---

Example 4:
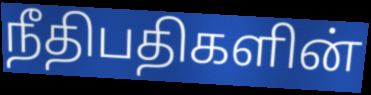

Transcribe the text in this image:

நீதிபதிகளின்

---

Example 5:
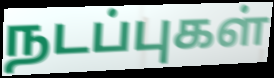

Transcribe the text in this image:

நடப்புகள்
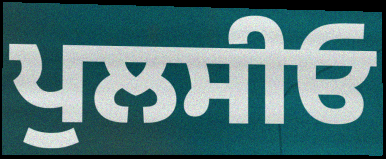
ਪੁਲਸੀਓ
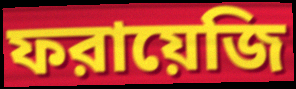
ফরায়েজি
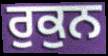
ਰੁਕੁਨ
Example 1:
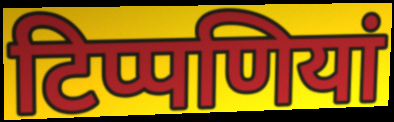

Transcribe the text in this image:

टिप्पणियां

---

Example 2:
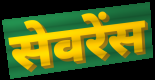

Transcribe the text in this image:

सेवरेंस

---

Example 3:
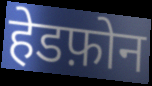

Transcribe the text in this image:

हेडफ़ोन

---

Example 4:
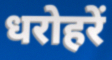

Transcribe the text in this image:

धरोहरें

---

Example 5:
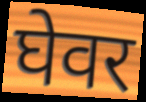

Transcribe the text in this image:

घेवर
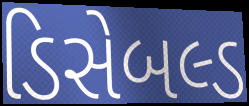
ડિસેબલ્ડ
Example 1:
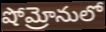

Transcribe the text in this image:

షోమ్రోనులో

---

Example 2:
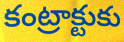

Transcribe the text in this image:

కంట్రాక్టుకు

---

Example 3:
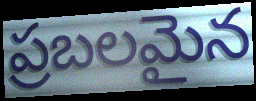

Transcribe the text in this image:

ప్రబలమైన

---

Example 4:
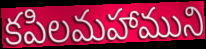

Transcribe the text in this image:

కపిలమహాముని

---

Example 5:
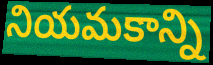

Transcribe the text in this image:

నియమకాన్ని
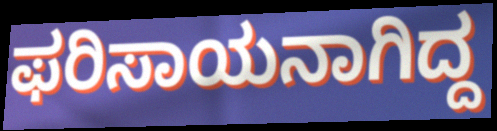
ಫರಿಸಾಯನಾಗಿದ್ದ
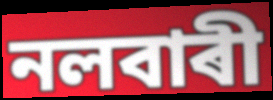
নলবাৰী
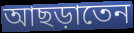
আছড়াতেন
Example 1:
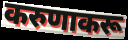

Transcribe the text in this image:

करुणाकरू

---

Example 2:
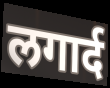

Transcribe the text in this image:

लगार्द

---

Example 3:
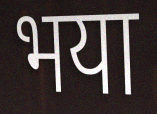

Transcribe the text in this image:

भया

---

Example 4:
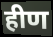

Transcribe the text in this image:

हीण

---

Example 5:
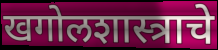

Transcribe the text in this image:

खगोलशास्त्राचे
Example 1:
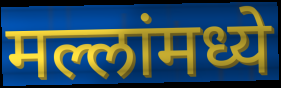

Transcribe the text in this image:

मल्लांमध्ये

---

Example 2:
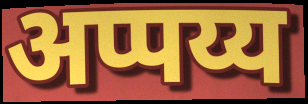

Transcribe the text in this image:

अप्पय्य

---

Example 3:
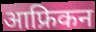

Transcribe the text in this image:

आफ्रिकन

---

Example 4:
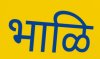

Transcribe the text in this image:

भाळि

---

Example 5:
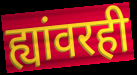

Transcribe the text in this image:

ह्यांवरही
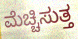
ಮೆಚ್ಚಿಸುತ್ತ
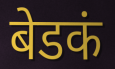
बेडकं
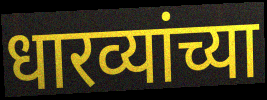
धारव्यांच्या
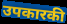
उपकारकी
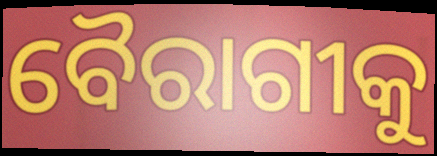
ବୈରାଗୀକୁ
^^^^^^^^
_DESCRIPTION OF THE TASK_
Every record above must be repeated exactly, with the pictures dropped.

_FINAL ANSWER_
---

Example 4:

Transcribe the text in this image:

நீதிபதிகளின்

---

Example 5:

Transcribe the text in this image:

நடப்புகள்
ਪੁਲਸੀਓ
ফরায়েজি
ਰੁਕੁਨ
Example 1:

Transcribe the text in this image:

टिप्पणियां

---

Example 2:

Transcribe the text in this image:

सेवरेंस

---

Example 3:

Transcribe the text in this image:

हेडफ़ोन

---

Example 4:

Transcribe the text in this image:

धरोहरें

---

Example 5:

Transcribe the text in this image:

घेवर
ડિસેબલ્ડ
Example 1:

Transcribe the text in this image:

షోమ్రోనులో

---

Example 2:

Transcribe the text in this image:

కంట్రాక్టుకు

---

Example 3:

Transcribe the text in this image:

ప్రబలమైన

---

Example 4:

Transcribe the text in this image:

కపిలమహాముని

---

Example 5:

Transcribe the text in this image:

నియమకాన్ని
ಫರಿಸಾಯನಾಗಿದ್ದ
নলবাৰী
আছড়াতেন
Example 1:

Transcribe the text in this image:

करुणाकरू

---

Example 2:

Transcribe the text in this image:

लगार्द

---

Example 3:

Transcribe the text in this image:

भया

---

Example 4:

Transcribe the text in this image:

हीण

---

Example 5:

Transcribe the text in this image:

खगोलशास्त्राचे
Example 1:

Transcribe the text in this image:

मल्लांमध्ये

---

Example 2:

Transcribe the text in this image:

अप्पय्य

---

Example 3:

Transcribe the text in this image:

आफ्रिकन

---

Example 4:

Transcribe the text in this image:

भाळि

---

Example 5:

Transcribe the text in this image:

ह्यांवरही
ಮೆಚ್ಚಿಸುತ್ತ
बेडकं
धारव्यांच्या
उपकारकी
ବୈରାଗୀକୁ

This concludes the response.